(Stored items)
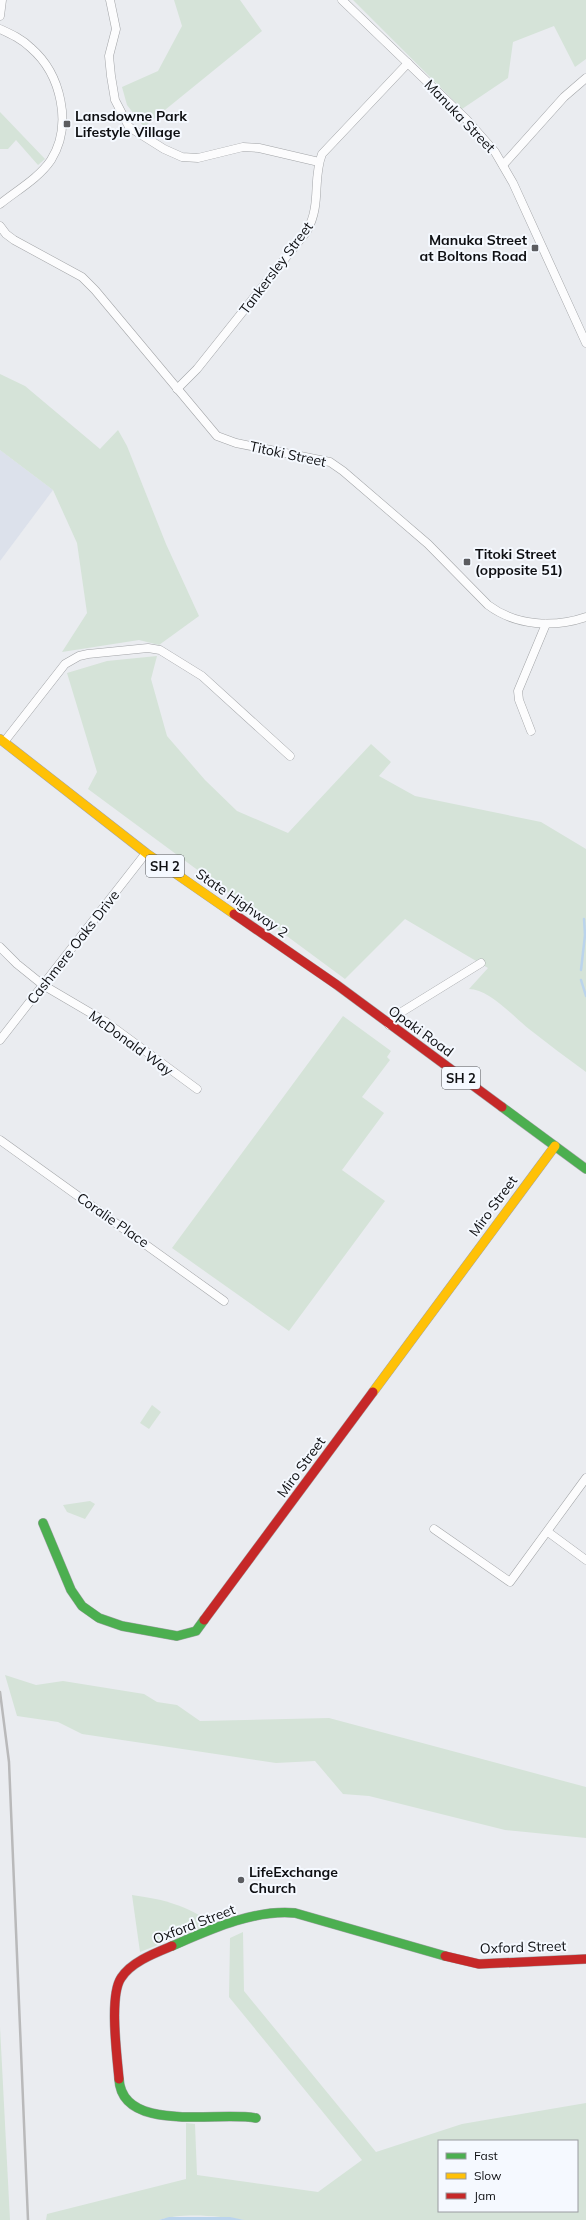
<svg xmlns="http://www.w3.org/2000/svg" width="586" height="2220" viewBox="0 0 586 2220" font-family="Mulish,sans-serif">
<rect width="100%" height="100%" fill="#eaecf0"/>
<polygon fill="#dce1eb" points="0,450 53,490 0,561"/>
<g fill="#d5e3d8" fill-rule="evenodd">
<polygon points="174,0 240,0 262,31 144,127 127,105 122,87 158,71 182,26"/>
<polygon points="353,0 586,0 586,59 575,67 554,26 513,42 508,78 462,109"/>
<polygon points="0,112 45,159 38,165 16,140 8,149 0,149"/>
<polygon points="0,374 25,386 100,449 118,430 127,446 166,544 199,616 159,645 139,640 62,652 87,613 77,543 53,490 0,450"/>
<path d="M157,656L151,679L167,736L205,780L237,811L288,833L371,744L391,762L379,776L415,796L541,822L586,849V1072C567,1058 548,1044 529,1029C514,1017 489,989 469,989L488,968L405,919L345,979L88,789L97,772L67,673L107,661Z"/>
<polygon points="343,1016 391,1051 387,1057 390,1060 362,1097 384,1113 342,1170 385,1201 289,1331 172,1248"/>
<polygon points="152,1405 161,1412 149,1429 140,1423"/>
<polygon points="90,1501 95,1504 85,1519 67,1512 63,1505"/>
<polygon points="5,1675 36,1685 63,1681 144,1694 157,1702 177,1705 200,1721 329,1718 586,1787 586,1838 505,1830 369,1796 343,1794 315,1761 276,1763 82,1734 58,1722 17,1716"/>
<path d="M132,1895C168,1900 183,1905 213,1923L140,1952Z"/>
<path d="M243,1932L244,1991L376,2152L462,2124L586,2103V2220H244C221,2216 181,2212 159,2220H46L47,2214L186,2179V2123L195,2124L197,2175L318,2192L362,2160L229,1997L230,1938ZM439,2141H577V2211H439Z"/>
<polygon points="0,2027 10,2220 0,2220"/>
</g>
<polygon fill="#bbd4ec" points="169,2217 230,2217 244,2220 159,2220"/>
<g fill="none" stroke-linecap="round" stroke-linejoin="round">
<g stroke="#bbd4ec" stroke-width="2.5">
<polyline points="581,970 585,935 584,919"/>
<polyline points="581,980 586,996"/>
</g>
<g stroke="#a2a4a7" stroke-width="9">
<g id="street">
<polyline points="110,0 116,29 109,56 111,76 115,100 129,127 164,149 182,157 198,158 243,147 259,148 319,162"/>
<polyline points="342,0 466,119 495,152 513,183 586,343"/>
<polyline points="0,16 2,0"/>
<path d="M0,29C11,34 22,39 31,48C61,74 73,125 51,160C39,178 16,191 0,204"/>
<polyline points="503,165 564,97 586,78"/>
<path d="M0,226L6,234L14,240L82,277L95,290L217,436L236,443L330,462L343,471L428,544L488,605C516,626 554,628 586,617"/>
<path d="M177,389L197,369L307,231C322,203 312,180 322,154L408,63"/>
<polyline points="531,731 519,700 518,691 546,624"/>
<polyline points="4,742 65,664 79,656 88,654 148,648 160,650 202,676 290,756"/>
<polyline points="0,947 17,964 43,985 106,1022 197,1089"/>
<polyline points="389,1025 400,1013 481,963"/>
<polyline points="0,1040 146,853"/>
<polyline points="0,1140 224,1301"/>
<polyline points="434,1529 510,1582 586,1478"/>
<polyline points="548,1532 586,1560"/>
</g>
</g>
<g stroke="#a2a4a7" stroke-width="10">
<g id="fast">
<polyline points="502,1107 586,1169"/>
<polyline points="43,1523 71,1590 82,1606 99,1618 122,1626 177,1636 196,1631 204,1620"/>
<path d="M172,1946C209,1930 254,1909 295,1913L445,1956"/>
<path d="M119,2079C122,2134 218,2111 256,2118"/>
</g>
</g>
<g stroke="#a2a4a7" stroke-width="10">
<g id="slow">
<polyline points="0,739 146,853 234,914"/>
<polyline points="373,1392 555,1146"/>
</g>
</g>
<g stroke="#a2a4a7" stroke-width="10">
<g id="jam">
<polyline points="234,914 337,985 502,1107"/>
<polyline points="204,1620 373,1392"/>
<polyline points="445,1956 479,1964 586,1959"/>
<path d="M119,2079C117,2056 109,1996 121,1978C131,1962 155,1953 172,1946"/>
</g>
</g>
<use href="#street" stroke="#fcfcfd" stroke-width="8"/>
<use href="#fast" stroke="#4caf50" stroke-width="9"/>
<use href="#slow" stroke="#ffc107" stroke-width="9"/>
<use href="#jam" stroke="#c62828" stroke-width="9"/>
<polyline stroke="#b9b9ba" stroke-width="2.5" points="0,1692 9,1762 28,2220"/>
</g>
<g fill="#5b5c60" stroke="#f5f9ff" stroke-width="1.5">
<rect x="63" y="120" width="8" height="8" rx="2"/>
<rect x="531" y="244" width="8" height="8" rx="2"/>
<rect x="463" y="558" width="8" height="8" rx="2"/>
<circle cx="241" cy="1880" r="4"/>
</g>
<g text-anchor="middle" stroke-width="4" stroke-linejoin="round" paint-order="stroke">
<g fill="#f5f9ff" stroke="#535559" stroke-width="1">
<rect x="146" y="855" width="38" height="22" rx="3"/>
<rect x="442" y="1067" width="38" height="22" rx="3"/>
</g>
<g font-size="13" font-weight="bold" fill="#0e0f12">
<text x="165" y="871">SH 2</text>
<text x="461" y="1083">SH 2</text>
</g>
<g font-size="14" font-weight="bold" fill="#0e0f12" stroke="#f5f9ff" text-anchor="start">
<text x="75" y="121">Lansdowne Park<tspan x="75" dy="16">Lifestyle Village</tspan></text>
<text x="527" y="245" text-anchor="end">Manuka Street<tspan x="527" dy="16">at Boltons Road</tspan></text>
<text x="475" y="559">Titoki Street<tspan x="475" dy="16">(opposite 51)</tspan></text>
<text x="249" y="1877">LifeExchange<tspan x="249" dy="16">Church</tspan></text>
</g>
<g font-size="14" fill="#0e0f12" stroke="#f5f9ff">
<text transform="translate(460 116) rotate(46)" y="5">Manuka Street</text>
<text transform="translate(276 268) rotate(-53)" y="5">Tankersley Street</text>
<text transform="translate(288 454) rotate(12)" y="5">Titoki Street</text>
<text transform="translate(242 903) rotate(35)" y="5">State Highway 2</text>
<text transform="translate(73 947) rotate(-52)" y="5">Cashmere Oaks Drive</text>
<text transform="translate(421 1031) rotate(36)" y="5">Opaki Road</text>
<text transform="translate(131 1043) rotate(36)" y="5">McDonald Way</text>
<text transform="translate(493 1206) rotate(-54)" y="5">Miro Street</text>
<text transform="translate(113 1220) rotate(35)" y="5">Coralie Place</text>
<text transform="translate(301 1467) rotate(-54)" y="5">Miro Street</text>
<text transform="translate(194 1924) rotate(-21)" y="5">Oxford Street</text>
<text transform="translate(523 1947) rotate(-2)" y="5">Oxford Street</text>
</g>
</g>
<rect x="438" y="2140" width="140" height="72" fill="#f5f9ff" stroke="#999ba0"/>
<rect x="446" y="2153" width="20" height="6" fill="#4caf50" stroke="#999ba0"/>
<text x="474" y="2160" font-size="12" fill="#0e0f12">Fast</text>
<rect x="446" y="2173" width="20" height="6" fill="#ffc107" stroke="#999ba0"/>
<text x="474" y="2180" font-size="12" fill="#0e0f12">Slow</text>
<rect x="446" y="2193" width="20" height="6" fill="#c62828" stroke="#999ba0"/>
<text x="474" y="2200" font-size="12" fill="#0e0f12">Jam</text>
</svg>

> WORK TO COMPLETE: When you copy the records above, keep every word exact and leave out the pictures they contain.

> SOLUTION BELOW:
<svg xmlns="http://www.w3.org/2000/svg" width="586" height="2220" viewBox="0 0 586 2220" font-family="Mulish,sans-serif">
<rect width="100%" height="100%" fill="#eaecf0"/>
<polygon fill="#dce1eb" points="0,450 53,490 0,561"/>
<g fill="#d5e3d8" fill-rule="evenodd">
<polygon points="174,0 240,0 262,31 144,127 127,105 122,87 158,71 182,26"/>
<polygon points="353,0 586,0 586,59 575,67 554,26 513,42 508,78 462,109"/>
<polygon points="0,112 45,159 38,165 16,140 8,149 0,149"/>
<polygon points="0,374 25,386 100,449 118,430 127,446 166,544 199,616 159,645 139,640 62,652 87,613 77,543 53,490 0,450"/>
<path d="M157,656L151,679L167,736L205,780L237,811L288,833L371,744L391,762L379,776L415,796L541,822L586,849V1072C567,1058 548,1044 529,1029C514,1017 489,989 469,989L488,968L405,919L345,979L88,789L97,772L67,673L107,661Z"/>
<polygon points="343,1016 391,1051 387,1057 390,1060 362,1097 384,1113 342,1170 385,1201 289,1331 172,1248"/>
<polygon points="152,1405 161,1412 149,1429 140,1423"/>
<polygon points="90,1501 95,1504 85,1519 67,1512 63,1505"/>
<polygon points="5,1675 36,1685 63,1681 144,1694 157,1702 177,1705 200,1721 329,1718 586,1787 586,1838 505,1830 369,1796 343,1794 315,1761 276,1763 82,1734 58,1722 17,1716"/>
<path d="M132,1895C168,1900 183,1905 213,1923L140,1952Z"/>
<path d="M243,1932L244,1991L376,2152L462,2124L586,2103V2220H244C221,2216 181,2212 159,2220H46L47,2214L186,2179V2123L195,2124L197,2175L318,2192L362,2160L229,1997L230,1938ZM439,2141H577V2211H439Z"/>
<polygon points="0,2027 10,2220 0,2220"/>
</g>
<polygon fill="#bbd4ec" points="169,2217 230,2217 244,2220 159,2220"/>
<g fill="none" stroke-linecap="round" stroke-linejoin="round">
<g stroke="#bbd4ec" stroke-width="2.5">
<polyline points="581,970 585,935 584,919"/>
<polyline points="581,980 586,996"/>
</g>
<g stroke="#a2a4a7" stroke-width="9">
<g id="street">
<polyline points="110,0 116,29 109,56 111,76 115,100 129,127 164,149 182,157 198,158 243,147 259,148 319,162"/>
<polyline points="342,0 466,119 495,152 513,183 586,343"/>
<polyline points="0,16 2,0"/>
<path d="M0,29C11,34 22,39 31,48C61,74 73,125 51,160C39,178 16,191 0,204"/>
<polyline points="503,165 564,97 586,78"/>
<path d="M0,226L6,234L14,240L82,277L95,290L217,436L236,443L330,462L343,471L428,544L488,605C516,626 554,628 586,617"/>
<path d="M177,389L197,369L307,231C322,203 312,180 322,154L408,63"/>
<polyline points="531,731 519,700 518,691 546,624"/>
<polyline points="4,742 65,664 79,656 88,654 148,648 160,650 202,676 290,756"/>
<polyline points="0,947 17,964 43,985 106,1022 197,1089"/>
<polyline points="389,1025 400,1013 481,963"/>
<polyline points="0,1040 146,853"/>
<polyline points="0,1140 224,1301"/>
<polyline points="434,1529 510,1582 586,1478"/>
<polyline points="548,1532 586,1560"/>
</g>
</g>
<g stroke="#a2a4a7" stroke-width="10">
<g id="fast">
<polyline points="502,1107 586,1169"/>
<polyline points="43,1523 71,1590 82,1606 99,1618 122,1626 177,1636 196,1631 204,1620"/>
<path d="M172,1946C209,1930 254,1909 295,1913L445,1956"/>
<path d="M119,2079C122,2134 218,2111 256,2118"/>
</g>
</g>
<g stroke="#a2a4a7" stroke-width="10">
<g id="slow">
<polyline points="0,739 146,853 234,914"/>
<polyline points="373,1392 555,1146"/>
</g>
</g>
<g stroke="#a2a4a7" stroke-width="10">
<g id="jam">
<polyline points="234,914 337,985 502,1107"/>
<polyline points="204,1620 373,1392"/>
<polyline points="445,1956 479,1964 586,1959"/>
<path d="M119,2079C117,2056 109,1996 121,1978C131,1962 155,1953 172,1946"/>
</g>
</g>
<use href="#street" stroke="#fcfcfd" stroke-width="8"/>
<use href="#fast" stroke="#4caf50" stroke-width="9"/>
<use href="#slow" stroke="#ffc107" stroke-width="9"/>
<use href="#jam" stroke="#c62828" stroke-width="9"/>
<polyline stroke="#b9b9ba" stroke-width="2.5" points="0,1692 9,1762 28,2220"/>
</g>
<g fill="#5b5c60" stroke="#f5f9ff" stroke-width="1.5">
<rect x="63" y="120" width="8" height="8" rx="2"/>
<rect x="531" y="244" width="8" height="8" rx="2"/>
<rect x="463" y="558" width="8" height="8" rx="2"/>
<circle cx="241" cy="1880" r="4"/>
</g>
<g text-anchor="middle" stroke-width="4" stroke-linejoin="round" paint-order="stroke">
<g fill="#f5f9ff" stroke="#535559" stroke-width="1">
<rect x="146" y="855" width="38" height="22" rx="3"/>
<rect x="442" y="1067" width="38" height="22" rx="3"/>
</g>
<g font-size="13" font-weight="bold" fill="#0e0f12">
<text x="165" y="871">SH 2</text>
<text x="461" y="1083">SH 2</text>
</g>
<g font-size="14" font-weight="bold" fill="#0e0f12" stroke="#f5f9ff" text-anchor="start">
<text x="75" y="121">Lansdowne Park<tspan x="75" dy="16">Lifestyle Village</tspan></text>
<text x="527" y="245" text-anchor="end">Manuka Street<tspan x="527" dy="16">at Boltons Road</tspan></text>
<text x="475" y="559">Titoki Street<tspan x="475" dy="16">(opposite 51)</tspan></text>
<text x="249" y="1877">LifeExchange<tspan x="249" dy="16">Church</tspan></text>
</g>
<g font-size="14" fill="#0e0f12" stroke="#f5f9ff">
<text transform="translate(460 116) rotate(46)" y="5">Manuka Street</text>
<text transform="translate(276 268) rotate(-53)" y="5">Tankersley Street</text>
<text transform="translate(288 454) rotate(12)" y="5">Titoki Street</text>
<text transform="translate(242 903) rotate(35)" y="5">State Highway 2</text>
<text transform="translate(73 947) rotate(-52)" y="5">Cashmere Oaks Drive</text>
<text transform="translate(421 1031) rotate(36)" y="5">Opaki Road</text>
<text transform="translate(131 1043) rotate(36)" y="5">McDonald Way</text>
<text transform="translate(493 1206) rotate(-54)" y="5">Miro Street</text>
<text transform="translate(113 1220) rotate(35)" y="5">Coralie Place</text>
<text transform="translate(301 1467) rotate(-54)" y="5">Miro Street</text>
<text transform="translate(194 1924) rotate(-21)" y="5">Oxford Street</text>
<text transform="translate(523 1947) rotate(-2)" y="5">Oxford Street</text>
</g>
</g>
<rect x="438" y="2140" width="140" height="72" fill="#f5f9ff" stroke="#999ba0"/>
<rect x="446" y="2153" width="20" height="6" fill="#4caf50" stroke="#999ba0"/>
<text x="474" y="2160" font-size="12" fill="#0e0f12">Fast</text>
<rect x="446" y="2173" width="20" height="6" fill="#ffc107" stroke="#999ba0"/>
<text x="474" y="2180" font-size="12" fill="#0e0f12">Slow</text>
<rect x="446" y="2193" width="20" height="6" fill="#c62828" stroke="#999ba0"/>
<text x="474" y="2200" font-size="12" fill="#0e0f12">Jam</text>
</svg>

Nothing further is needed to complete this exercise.